Full list of changes:
Bug fixes
- Thanks to @mac01021 we found and fixed the bug that in some cases prevented to resolve schemas with nested case classes and so it was impossible to write them to Parquet
Improvements:
- In an answer to @rtoomey-coatue's request
slf4j
dependencies were cleaned andhadoop-client
was marked asprovided
. It allows developers to define their own version of Hadoop and avoid solving dependency conflicts.
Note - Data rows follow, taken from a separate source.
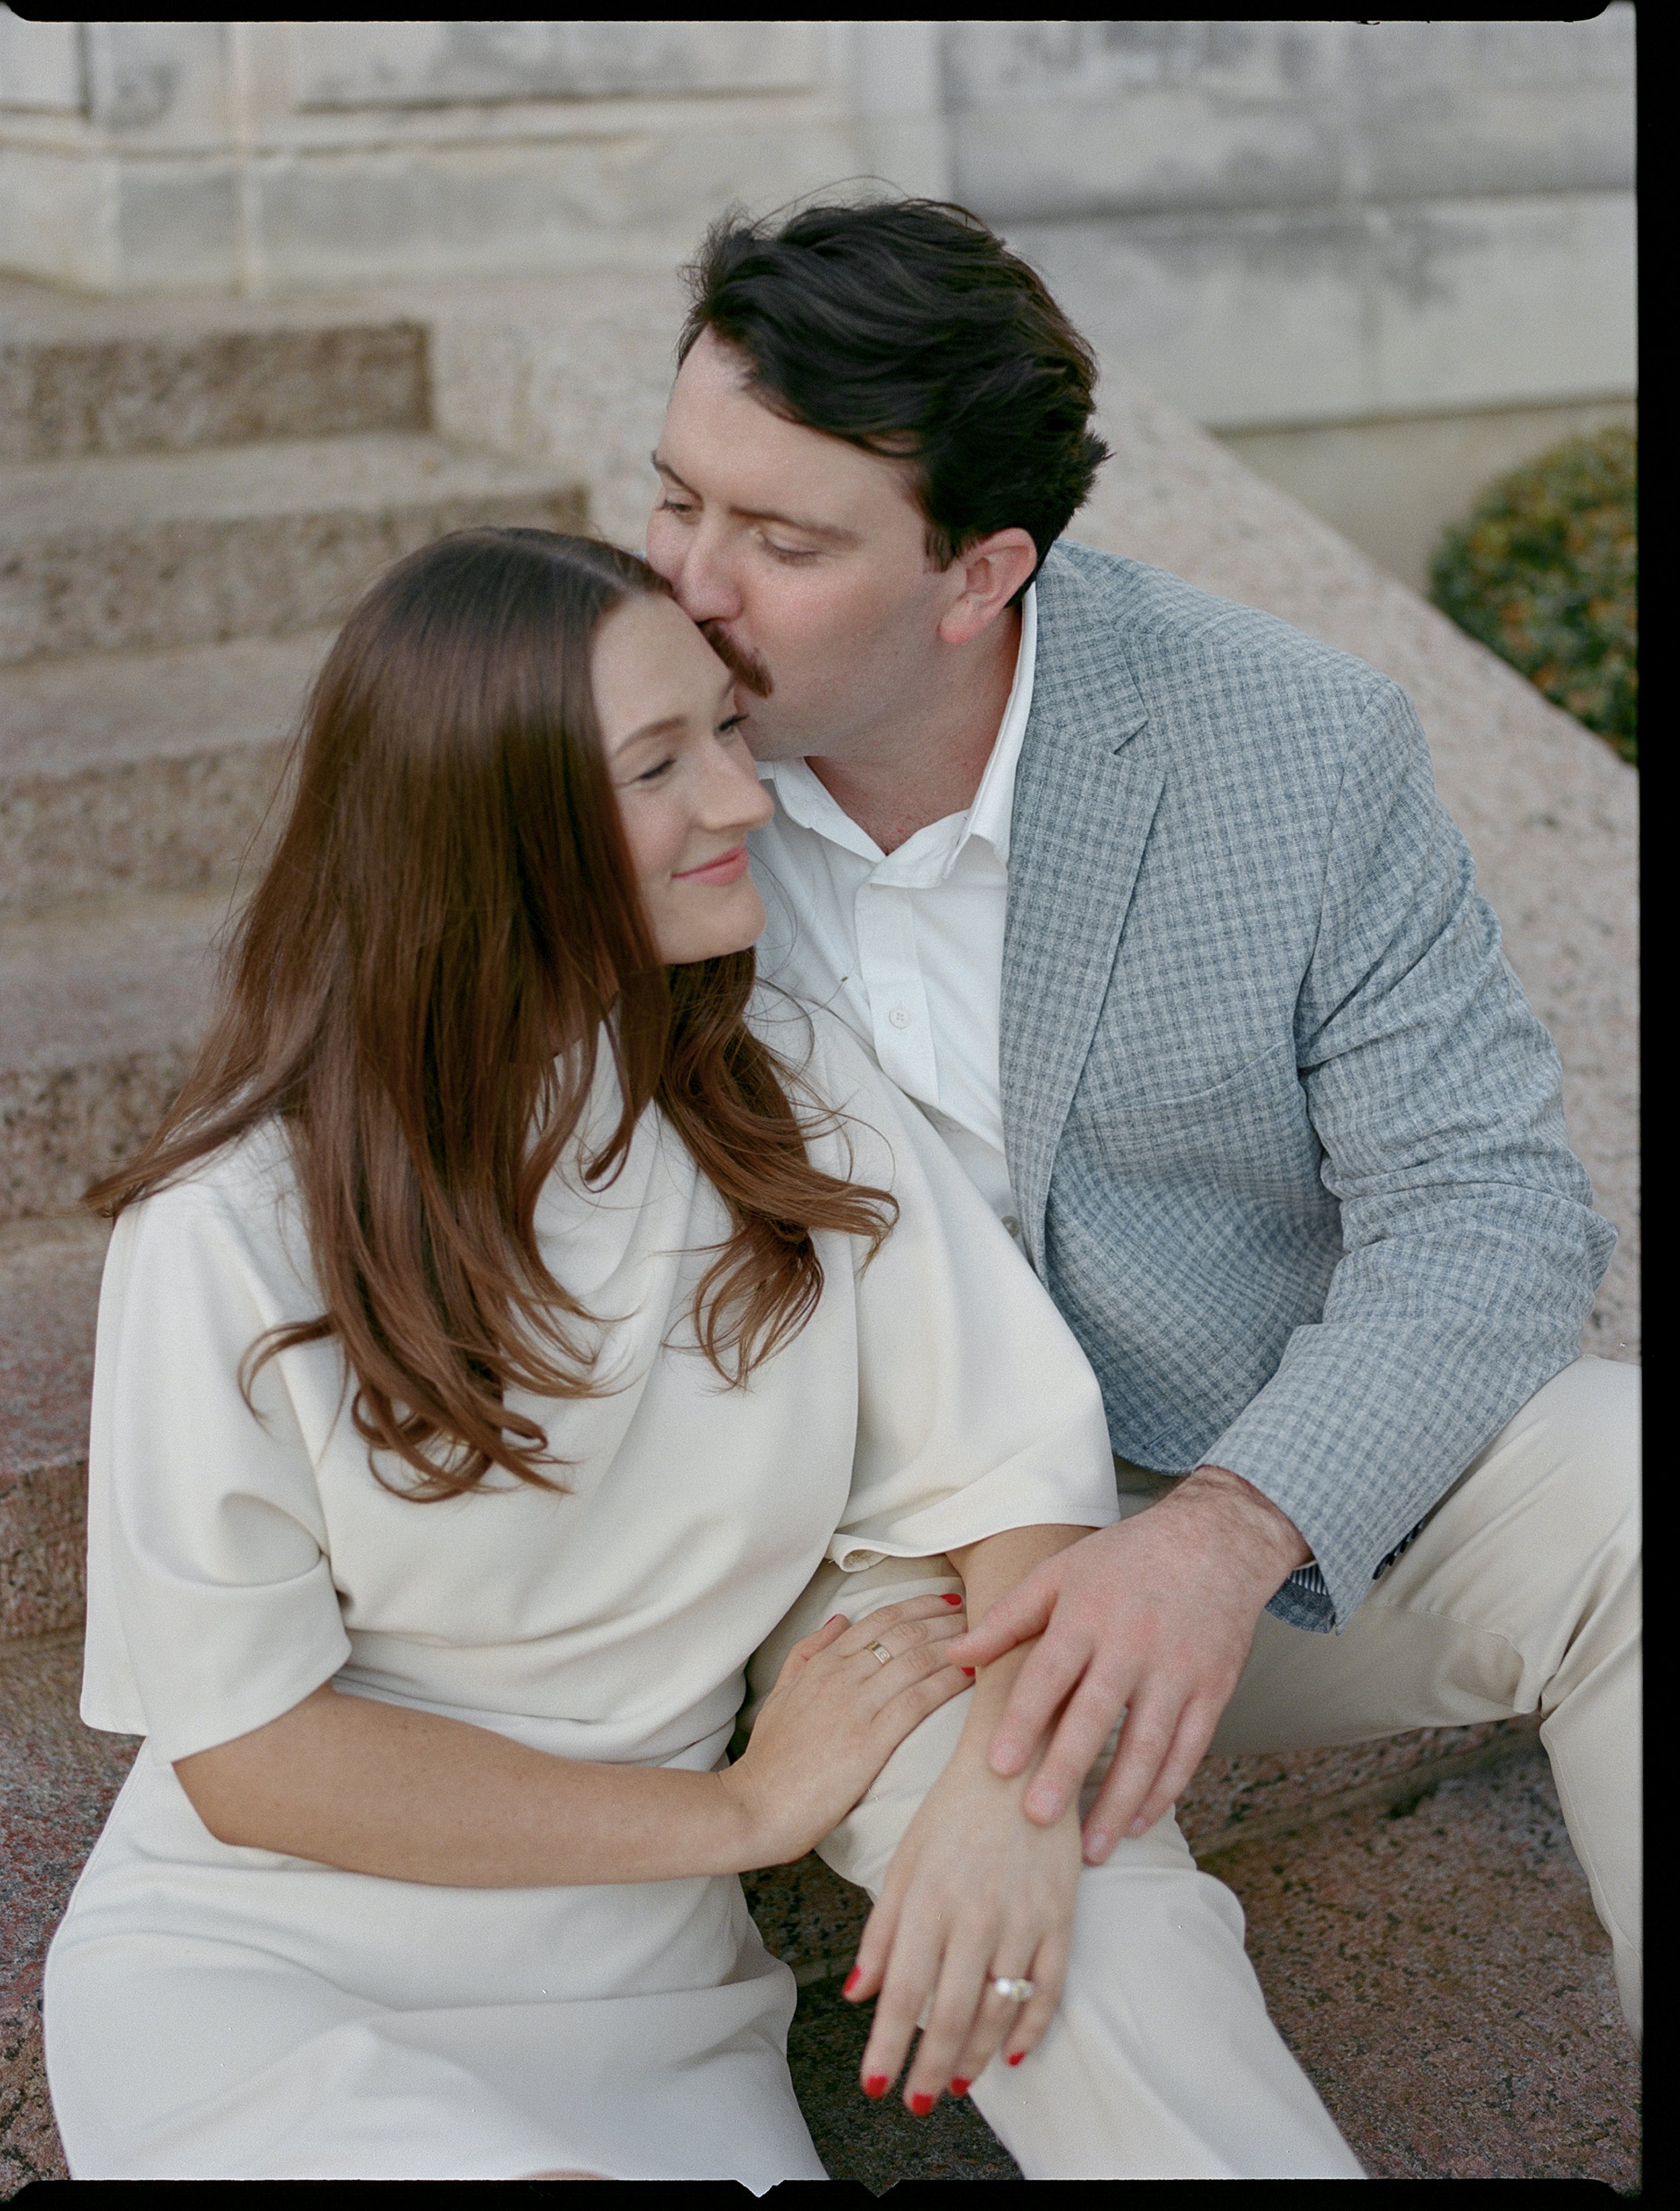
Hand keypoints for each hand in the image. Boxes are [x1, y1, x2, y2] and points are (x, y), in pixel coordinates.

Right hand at [722, 1595, 970, 1867]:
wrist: (755, 1807)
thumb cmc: (770, 1758)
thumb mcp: (780, 1694)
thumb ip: (807, 1653)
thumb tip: (839, 1620)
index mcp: (822, 1664)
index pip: (880, 1619)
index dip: (919, 1605)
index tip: (948, 1602)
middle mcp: (841, 1676)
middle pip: (905, 1632)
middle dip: (946, 1619)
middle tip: (979, 1614)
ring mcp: (856, 1706)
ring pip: (916, 1659)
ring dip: (955, 1644)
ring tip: (985, 1640)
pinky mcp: (870, 1741)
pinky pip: (918, 1700)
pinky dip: (948, 1682)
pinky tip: (971, 1675)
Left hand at [843, 1695, 1079, 2111]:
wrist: (1021, 1757)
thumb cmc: (952, 1809)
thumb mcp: (904, 1859)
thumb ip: (881, 1929)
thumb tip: (856, 1993)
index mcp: (927, 1898)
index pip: (903, 1991)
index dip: (888, 2045)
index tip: (875, 2084)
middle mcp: (973, 1913)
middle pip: (949, 2012)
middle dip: (929, 2069)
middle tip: (917, 2102)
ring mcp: (1022, 1916)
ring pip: (998, 2009)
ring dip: (974, 2056)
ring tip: (956, 2085)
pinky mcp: (1061, 1914)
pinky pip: (1049, 1987)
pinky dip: (1032, 2028)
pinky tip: (1012, 2054)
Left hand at [945, 1467, 1310, 1861]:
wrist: (1216, 1541)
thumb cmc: (1125, 1559)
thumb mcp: (1061, 1571)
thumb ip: (1008, 1617)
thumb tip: (954, 1654)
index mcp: (1089, 1612)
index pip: (1051, 1672)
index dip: (1024, 1719)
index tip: (997, 1766)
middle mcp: (1135, 1643)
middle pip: (1097, 1715)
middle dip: (1067, 1770)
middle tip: (1036, 1818)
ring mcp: (1179, 1670)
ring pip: (1148, 1746)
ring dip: (1120, 1801)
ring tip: (1091, 1847)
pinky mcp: (1214, 1689)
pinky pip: (1188, 1750)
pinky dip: (1165, 1791)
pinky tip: (1139, 1821)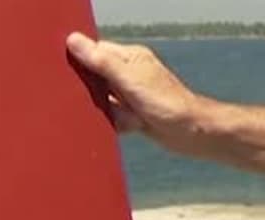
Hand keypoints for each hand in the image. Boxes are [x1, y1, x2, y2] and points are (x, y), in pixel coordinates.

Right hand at [64, 33, 212, 155]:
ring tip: (128, 115)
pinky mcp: (132, 114)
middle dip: (93, 92)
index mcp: (130, 57)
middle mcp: (129, 73)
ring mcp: (130, 94)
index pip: (95, 51)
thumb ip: (101, 62)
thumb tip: (73, 40)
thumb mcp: (129, 80)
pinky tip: (130, 125)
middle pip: (95, 77)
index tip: (71, 74)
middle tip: (108, 101)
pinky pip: (111, 118)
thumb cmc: (167, 103)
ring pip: (101, 100)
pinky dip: (115, 123)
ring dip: (107, 111)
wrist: (192, 133)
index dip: (80, 61)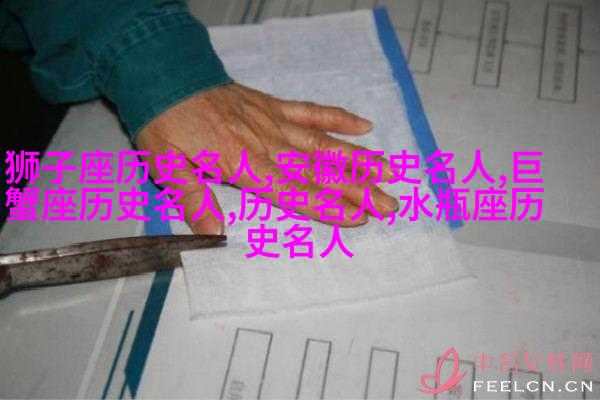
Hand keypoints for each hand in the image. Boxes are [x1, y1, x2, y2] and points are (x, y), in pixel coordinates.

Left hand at [136, 83, 398, 233]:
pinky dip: (337, 117)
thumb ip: (194, 199)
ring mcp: (274, 122)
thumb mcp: (167, 166)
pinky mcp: (273, 105)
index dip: (328, 206)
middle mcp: (268, 144)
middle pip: (320, 171)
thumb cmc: (166, 124)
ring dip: (358, 158)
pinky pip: (310, 111)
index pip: (295, 191)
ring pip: (323, 143)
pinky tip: (363, 124)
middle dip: (357, 189)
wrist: (166, 74)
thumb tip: (213, 236)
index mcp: (245, 164)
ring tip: (389, 170)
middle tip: (391, 204)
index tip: (360, 217)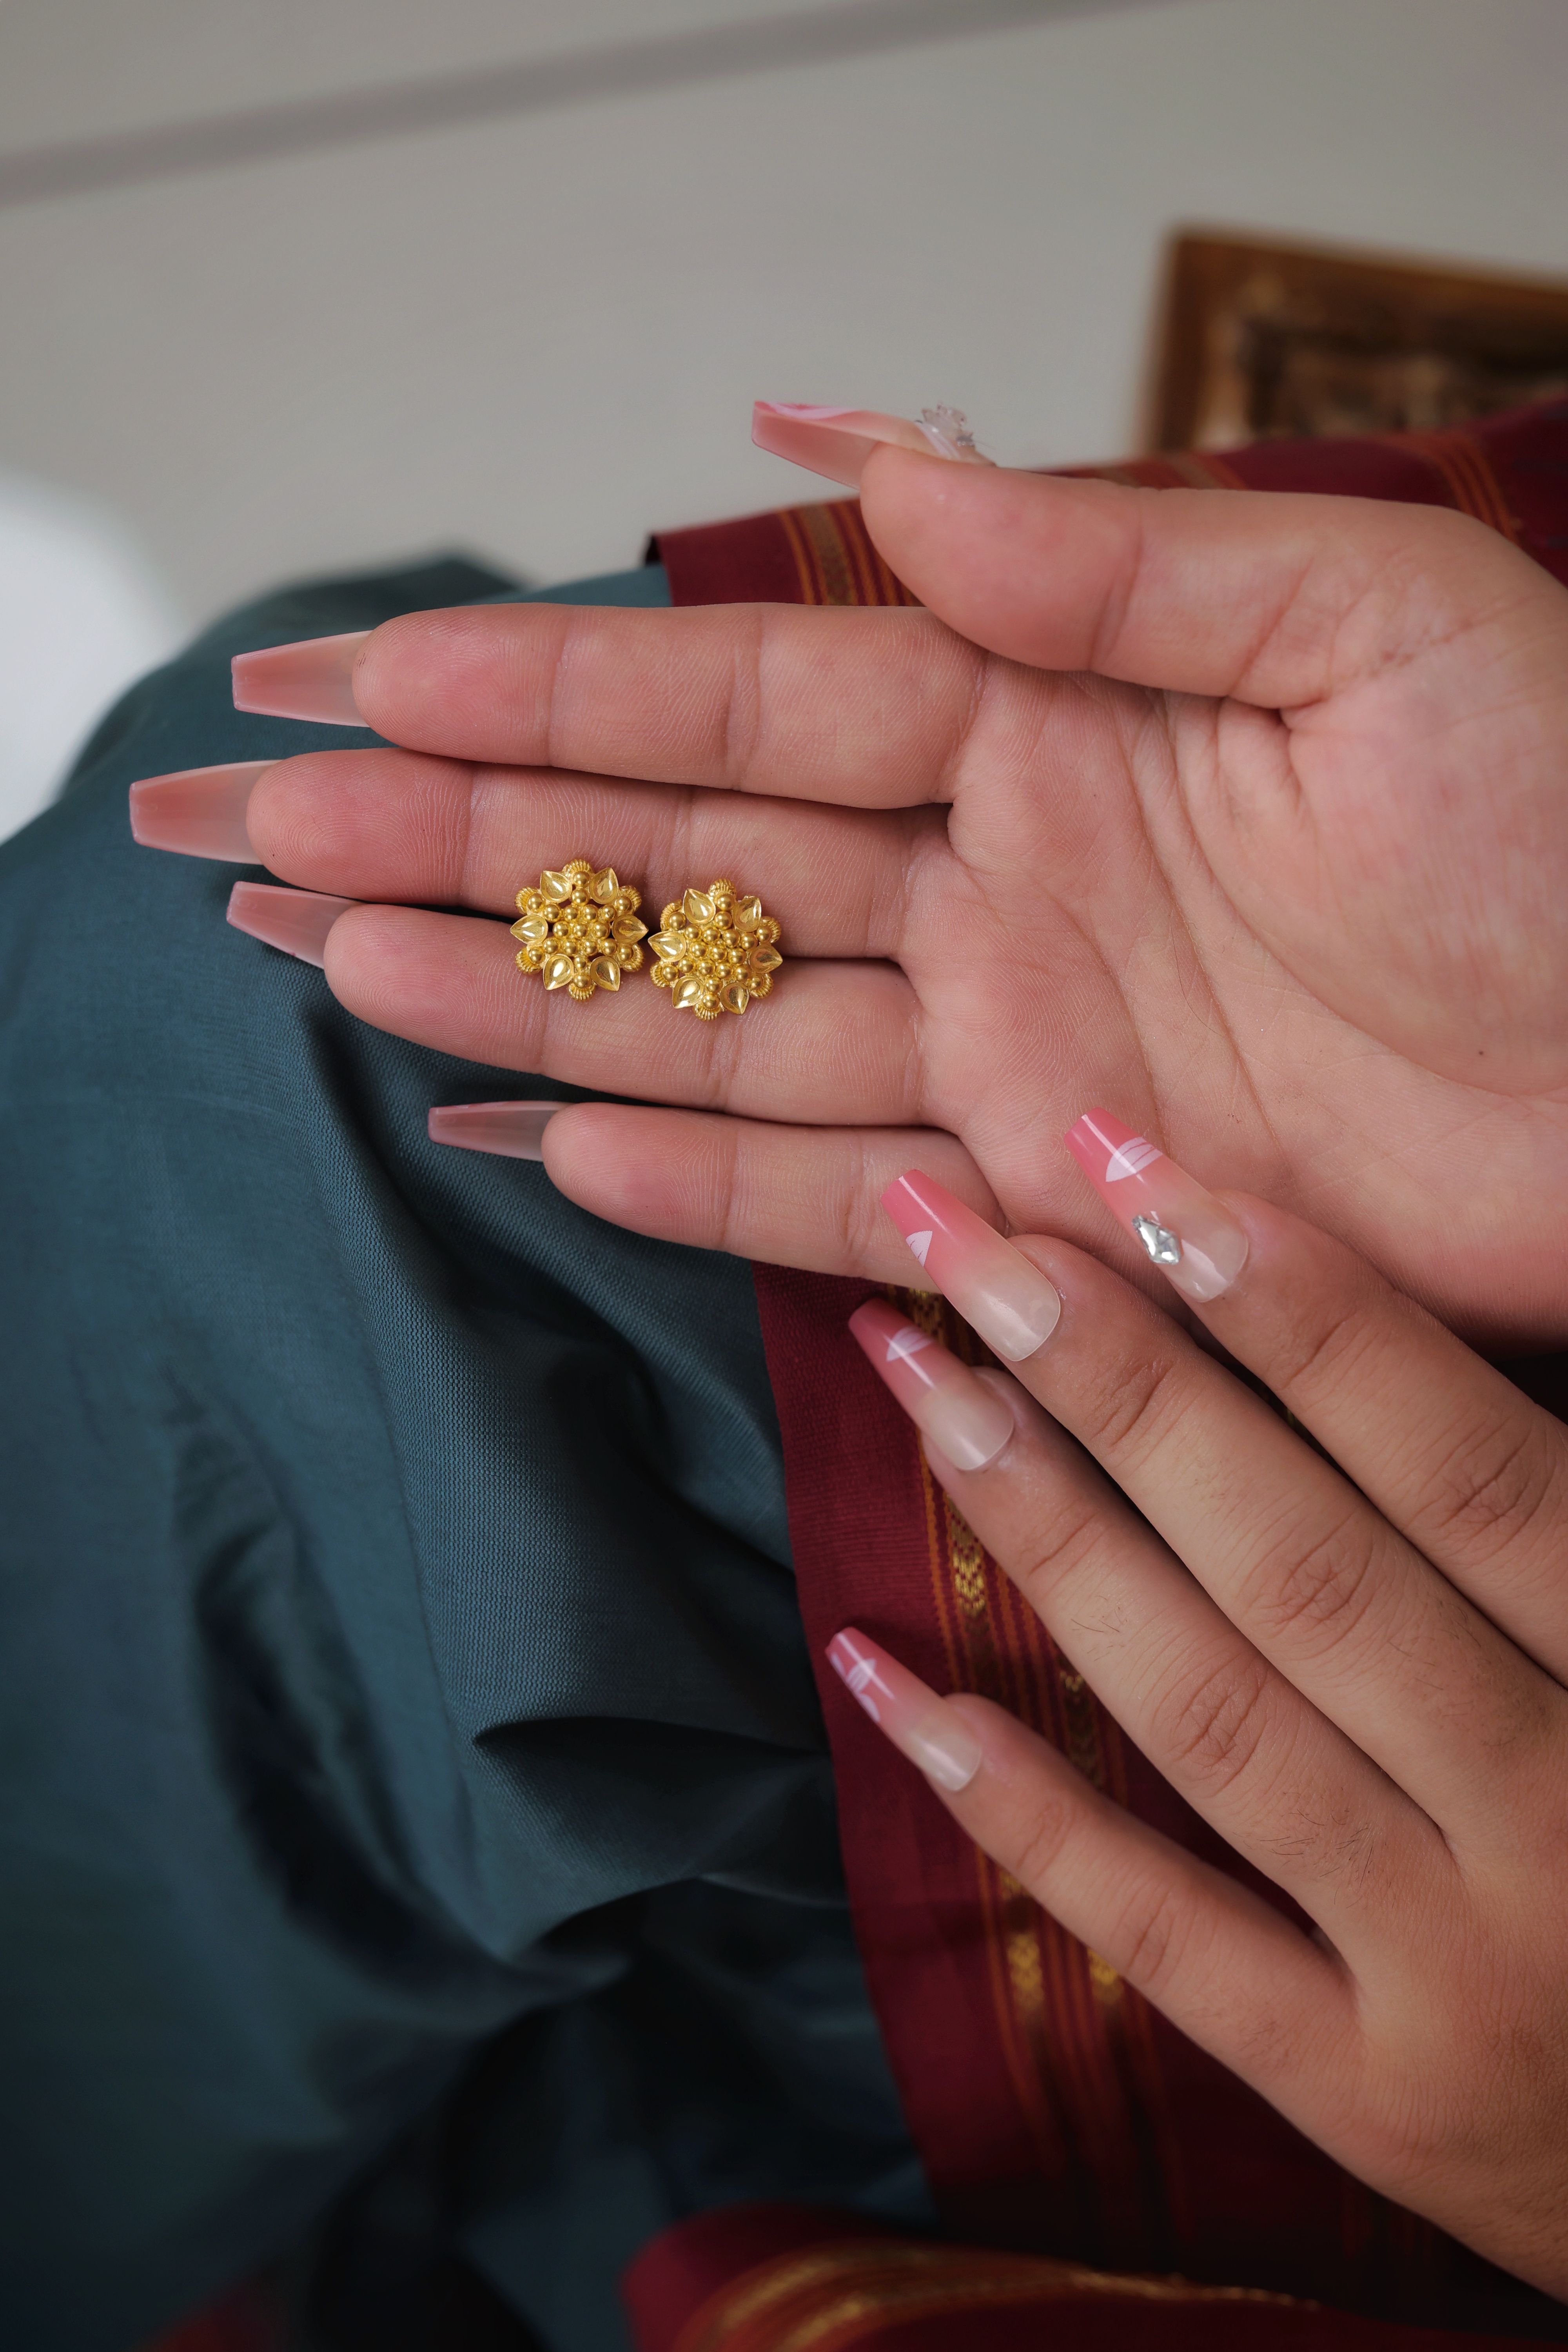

The library is more lightweight now. - Support for following types was added:
- Byte
- Short
- Char
- BigDecimal
Many thanks to all contributors!
v0.4.0
v0.3.0
This is big release that apart from introducing new main features aims on stability and improved compatibility with Apache Spark:
- Most important feature: ability to write Parquet files both with core library and Akka Streams
- Improved compatibility with Apache Spark Parquet: focus mostly on handling null values and scala.Option
- Better support for complex trees of Scala collections
- Custom implementation of handling java.sql.Date and java.sql.Timestamp, still compatible with Apache Spark but written in a custom way, no more need to incorporate Apache License notice
- Improved type class definitions so that users do not have to import implicits
- ParquetReader type class introduced
Integration with Akka Streams
Library divided into two modules.
First one is a core one that contains original Parquet reader.
Second one introduces integration with Akka Streams.